Records from a data collection:
------------

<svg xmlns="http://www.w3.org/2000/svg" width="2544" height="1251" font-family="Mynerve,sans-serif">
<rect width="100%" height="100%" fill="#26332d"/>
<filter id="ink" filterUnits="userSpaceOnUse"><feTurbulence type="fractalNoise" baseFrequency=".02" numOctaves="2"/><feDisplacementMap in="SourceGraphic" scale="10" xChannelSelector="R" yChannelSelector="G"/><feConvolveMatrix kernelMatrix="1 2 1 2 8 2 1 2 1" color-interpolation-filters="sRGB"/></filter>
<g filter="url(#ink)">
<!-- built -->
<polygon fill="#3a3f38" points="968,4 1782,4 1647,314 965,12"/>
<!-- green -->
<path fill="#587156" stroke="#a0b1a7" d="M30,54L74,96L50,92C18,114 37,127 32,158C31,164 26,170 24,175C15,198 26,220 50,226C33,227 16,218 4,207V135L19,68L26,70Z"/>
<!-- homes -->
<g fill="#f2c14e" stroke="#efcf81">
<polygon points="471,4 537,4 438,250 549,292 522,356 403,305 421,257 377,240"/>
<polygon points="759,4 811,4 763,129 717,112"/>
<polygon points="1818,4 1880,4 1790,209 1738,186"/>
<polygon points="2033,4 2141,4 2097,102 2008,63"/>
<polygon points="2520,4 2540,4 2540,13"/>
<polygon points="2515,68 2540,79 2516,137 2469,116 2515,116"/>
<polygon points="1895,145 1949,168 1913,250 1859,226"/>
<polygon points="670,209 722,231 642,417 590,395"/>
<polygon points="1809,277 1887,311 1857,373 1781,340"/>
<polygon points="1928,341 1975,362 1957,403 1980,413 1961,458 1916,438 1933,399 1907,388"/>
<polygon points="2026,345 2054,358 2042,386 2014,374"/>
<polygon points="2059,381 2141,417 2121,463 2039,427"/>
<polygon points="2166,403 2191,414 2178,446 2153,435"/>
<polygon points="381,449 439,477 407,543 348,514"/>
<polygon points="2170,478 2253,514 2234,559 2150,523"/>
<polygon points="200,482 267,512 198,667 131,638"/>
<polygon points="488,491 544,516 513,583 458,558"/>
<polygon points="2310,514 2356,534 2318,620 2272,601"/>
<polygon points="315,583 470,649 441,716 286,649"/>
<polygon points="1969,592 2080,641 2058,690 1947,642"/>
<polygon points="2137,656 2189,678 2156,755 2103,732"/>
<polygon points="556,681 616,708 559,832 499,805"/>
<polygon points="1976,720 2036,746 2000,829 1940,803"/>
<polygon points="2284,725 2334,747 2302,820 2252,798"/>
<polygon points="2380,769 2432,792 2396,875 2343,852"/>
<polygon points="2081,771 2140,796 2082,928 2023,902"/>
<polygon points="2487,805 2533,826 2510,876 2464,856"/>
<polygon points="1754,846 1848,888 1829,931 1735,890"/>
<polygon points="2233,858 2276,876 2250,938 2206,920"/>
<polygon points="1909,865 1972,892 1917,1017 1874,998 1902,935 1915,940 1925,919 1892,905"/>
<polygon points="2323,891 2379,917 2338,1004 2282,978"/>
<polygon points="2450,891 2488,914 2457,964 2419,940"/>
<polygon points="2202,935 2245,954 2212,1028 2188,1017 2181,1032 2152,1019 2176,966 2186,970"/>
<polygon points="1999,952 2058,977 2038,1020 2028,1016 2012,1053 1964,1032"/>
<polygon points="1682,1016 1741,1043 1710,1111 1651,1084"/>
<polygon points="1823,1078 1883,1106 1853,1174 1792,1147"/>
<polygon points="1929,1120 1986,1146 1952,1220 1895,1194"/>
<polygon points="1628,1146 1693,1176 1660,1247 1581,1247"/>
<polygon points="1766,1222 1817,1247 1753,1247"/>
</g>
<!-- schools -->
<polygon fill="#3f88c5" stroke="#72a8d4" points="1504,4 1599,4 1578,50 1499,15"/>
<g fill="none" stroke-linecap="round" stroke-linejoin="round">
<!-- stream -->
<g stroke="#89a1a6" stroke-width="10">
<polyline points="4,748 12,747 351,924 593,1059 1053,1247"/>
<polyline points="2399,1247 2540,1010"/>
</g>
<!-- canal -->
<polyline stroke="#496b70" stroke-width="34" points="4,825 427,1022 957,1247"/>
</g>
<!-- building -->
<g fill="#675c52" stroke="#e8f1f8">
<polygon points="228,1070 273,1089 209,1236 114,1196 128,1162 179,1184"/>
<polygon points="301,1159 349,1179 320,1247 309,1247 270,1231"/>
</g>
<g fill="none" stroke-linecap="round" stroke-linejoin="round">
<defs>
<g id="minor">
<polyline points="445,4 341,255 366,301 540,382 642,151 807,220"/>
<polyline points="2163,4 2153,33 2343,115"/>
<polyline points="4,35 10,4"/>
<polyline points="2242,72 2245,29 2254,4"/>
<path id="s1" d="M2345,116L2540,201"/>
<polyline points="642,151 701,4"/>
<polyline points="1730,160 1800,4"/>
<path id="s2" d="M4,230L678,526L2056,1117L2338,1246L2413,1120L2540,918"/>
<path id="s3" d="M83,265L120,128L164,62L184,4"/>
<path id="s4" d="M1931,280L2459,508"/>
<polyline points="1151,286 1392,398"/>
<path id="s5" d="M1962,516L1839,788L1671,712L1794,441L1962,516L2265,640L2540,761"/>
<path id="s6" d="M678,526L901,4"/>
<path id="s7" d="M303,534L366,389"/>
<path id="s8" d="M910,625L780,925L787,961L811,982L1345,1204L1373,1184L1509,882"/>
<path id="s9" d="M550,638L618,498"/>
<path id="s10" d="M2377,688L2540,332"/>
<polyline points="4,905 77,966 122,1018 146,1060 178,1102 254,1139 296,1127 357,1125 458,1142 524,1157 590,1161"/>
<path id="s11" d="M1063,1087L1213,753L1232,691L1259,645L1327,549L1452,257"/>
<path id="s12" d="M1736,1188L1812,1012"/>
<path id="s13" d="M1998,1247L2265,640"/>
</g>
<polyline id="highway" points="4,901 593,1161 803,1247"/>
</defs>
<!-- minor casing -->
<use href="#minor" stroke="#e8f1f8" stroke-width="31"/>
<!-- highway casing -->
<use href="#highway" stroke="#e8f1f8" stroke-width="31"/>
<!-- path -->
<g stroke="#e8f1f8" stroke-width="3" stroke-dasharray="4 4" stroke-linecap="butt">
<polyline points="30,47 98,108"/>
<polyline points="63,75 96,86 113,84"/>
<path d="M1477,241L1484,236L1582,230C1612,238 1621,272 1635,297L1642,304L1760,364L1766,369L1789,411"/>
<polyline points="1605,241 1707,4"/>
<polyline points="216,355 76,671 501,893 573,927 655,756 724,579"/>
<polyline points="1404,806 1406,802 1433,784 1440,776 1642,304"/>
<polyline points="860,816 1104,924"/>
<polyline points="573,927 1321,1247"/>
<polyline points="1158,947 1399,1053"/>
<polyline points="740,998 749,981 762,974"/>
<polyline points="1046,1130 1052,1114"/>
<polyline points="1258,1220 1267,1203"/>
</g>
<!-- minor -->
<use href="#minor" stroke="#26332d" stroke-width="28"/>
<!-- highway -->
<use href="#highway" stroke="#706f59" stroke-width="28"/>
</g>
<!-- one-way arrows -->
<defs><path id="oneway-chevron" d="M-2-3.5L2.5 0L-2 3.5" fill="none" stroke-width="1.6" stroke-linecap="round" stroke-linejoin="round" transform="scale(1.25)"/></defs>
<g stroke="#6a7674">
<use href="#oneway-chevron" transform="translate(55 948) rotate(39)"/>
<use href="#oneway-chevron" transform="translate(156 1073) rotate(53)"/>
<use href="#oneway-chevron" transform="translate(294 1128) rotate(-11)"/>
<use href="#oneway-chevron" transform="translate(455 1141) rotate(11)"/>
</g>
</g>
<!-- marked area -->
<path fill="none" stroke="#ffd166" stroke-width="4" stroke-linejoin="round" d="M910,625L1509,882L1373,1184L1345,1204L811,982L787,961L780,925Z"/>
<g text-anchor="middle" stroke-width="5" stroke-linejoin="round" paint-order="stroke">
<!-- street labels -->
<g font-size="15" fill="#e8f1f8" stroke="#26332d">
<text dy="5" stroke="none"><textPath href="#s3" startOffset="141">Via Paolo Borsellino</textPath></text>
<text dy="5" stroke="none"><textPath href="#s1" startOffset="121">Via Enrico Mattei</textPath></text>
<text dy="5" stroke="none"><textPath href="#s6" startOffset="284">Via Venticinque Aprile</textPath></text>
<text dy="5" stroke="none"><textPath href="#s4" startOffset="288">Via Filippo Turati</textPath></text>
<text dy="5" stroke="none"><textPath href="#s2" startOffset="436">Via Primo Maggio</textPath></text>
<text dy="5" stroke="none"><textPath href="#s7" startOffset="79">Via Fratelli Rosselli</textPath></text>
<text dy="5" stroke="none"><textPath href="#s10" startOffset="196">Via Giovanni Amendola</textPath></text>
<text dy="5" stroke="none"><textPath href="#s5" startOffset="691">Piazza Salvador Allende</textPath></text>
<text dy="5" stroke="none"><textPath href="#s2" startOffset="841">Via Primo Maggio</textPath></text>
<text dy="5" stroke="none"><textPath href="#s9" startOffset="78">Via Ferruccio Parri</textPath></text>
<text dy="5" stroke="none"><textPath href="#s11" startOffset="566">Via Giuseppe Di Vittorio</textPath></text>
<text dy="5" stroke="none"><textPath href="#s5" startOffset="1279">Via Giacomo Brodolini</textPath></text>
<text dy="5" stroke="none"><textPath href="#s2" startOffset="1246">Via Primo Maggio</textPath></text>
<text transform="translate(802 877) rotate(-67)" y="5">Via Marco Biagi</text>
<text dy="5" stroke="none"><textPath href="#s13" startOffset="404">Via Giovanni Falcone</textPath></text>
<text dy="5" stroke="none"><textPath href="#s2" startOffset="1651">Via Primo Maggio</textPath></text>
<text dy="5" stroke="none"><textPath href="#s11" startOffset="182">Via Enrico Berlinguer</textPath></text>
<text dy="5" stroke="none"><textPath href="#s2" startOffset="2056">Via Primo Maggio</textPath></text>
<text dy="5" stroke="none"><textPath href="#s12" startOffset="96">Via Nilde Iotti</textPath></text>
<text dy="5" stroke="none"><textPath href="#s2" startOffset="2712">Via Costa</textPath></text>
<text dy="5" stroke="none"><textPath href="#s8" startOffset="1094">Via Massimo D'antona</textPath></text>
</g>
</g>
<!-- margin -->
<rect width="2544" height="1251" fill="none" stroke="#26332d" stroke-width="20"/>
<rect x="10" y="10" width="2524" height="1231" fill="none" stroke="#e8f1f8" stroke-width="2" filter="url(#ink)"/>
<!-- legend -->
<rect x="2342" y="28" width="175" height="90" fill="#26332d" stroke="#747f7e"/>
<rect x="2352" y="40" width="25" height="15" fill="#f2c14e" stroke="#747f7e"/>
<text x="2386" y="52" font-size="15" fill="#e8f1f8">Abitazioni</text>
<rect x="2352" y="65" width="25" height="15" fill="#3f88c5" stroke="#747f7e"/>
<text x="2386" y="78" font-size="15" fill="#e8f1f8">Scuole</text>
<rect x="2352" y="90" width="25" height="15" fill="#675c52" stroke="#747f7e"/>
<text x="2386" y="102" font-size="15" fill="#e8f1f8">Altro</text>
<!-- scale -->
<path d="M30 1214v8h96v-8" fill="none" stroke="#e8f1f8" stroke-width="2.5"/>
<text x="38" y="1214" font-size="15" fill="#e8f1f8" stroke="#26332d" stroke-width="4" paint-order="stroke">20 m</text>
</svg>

------------

● **Exercise goal**:
Working from the data above, extract solely the lines from the one containing "2 1 2 8 2 1" through the one containing "<!-- built -->", exactly as they appear, both included.

● **Exercise result**:
<filter id="ink" filterUnits="userSpaceOnUse"><feTurbulence type="fractalNoise" baseFrequency=".02" numOctaves="2"/><feDisplacementMap in="SourceGraphic" scale="10" xChannelSelector="R" yChannelSelector="G"/><feConvolveMatrix kernelMatrix="1 2 1 2 8 2 1 2 1" color-interpolation-filters="sRGB"/></filter>
<g filter="url(#ink)">
<!-- built -->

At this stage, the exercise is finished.